┌─ TEXTO PARA LEER

Pareja de fotógrafos
Rodrigo Álvarez y Vanesa Ardiles son pareja en el museo y en la vida. Y también en los créditos de la revista Wam, que ambos crearon en 2015 y que, tras una corta y lujosa vida en papel (ilustración) decidieron pasar al formato digital; el que se mantiene desde principios 2016 hasta hoy y que difunde cada día notas de arte y cultura generadas por sus propios dueños.
La otra cosa que los une a Vanesa y Rodrigo es que ambos se graduaron como técnicos superiores en fotografía digital en la escuela F5.
Sin embargo y más allá de todos los “maridajes” entre ambos, sus propuestas fotográficas no tienen nada que ver en absoluto.
Mientras Vanesa apela a una colección casi onírica y en brillantes colores saturados, Rodrigo apostó por un blanco y negro clásico; casi fotogramas de películas del nuevo expresionismo alemán (la secuencia en la Selva Negra del “Nosferatu” de Herzog) o a la nouvelle Vague francesa (algunos pasajes de “El niño salvaje” de Truffaut).

└─
┌─ DATOS EXTRAÍDOS

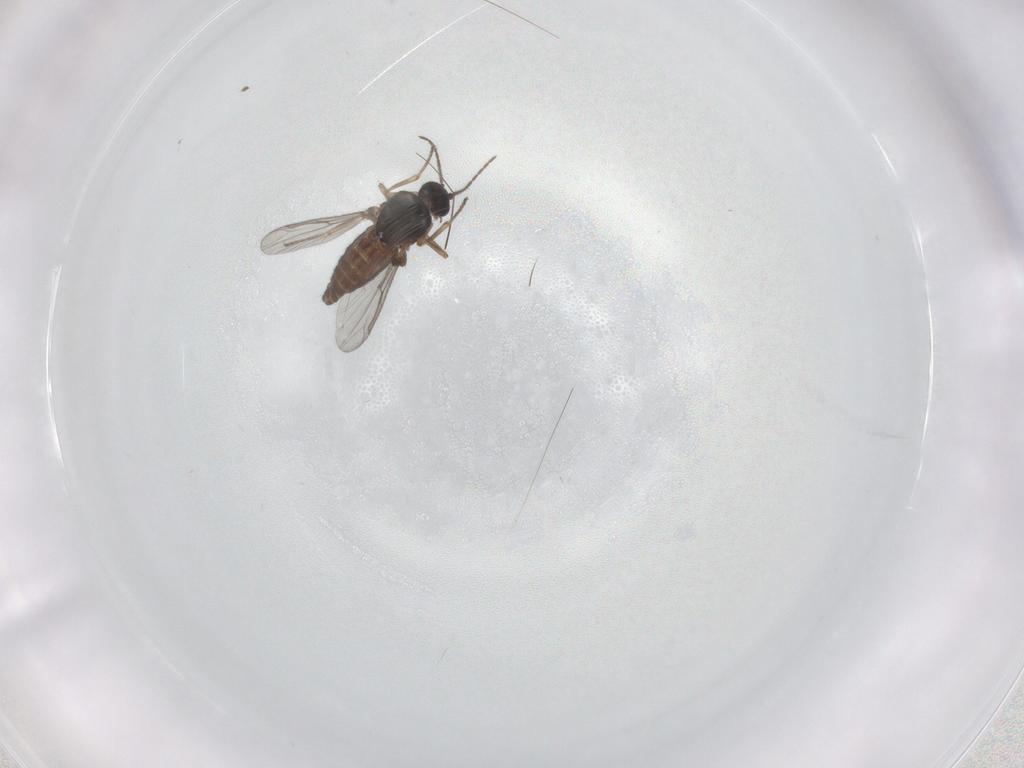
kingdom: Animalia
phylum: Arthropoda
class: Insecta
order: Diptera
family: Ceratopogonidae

└─
┌─ DATOS EXTRAÍDOS

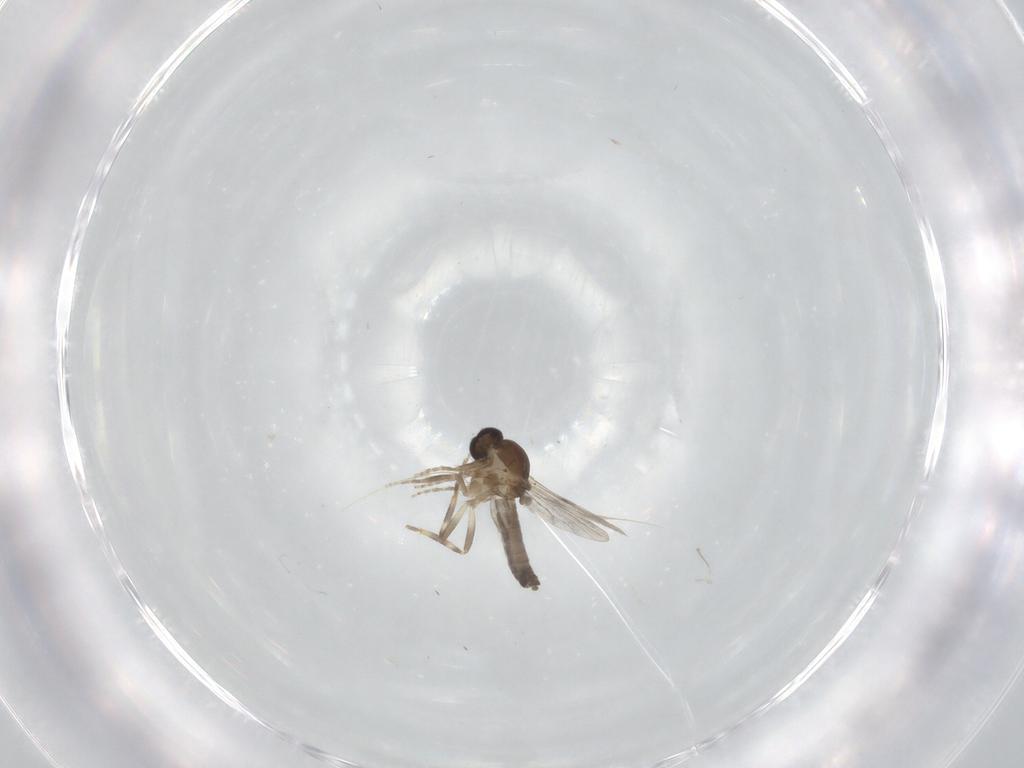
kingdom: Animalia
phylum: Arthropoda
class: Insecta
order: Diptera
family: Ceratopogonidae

└─

* [EJERCICIOS]:
**1.** Según el texto sobre la pareja de fotógrafos, ¿en qué escuela se graduaron Vanesa y Rodrigo?
**2.** Edita el texto sobre la pareja de fotógrafos: reescribe el pasaje entre "Pareja de fotógrafos" y "la escuela F5.", ambos incluidos, y cambia "corta" por "breve".
**3.** Enumera todos los nombres de personas que aparecen en el texto sobre la pareja de fotógrafos, en la forma en que figuran.

* [EJERCICIOS RESUELTOS]:
**1.** En la escuela F5.

**2.**
Pareja de fotógrafos
Rodrigo Álvarez y Vanesa Ardiles son pareja en el museo y en la vida. Y también en los créditos de la revista Wam, que ambos crearon en 2015 y que, tras una breve y lujosa vida en papel (ilustración) decidieron pasar al formato digital; el que se mantiene desde principios 2016 hasta hoy y que difunde cada día notas de arte y cultura generadas por sus propios dueños.
La otra cosa que los une a Vanesa y Rodrigo es que ambos se graduaron como técnicos superiores en fotografía digital en la escuela F5.

**3.** Rodrigo Álvarez, Vanesa Ardiles, Herzog, Truffaut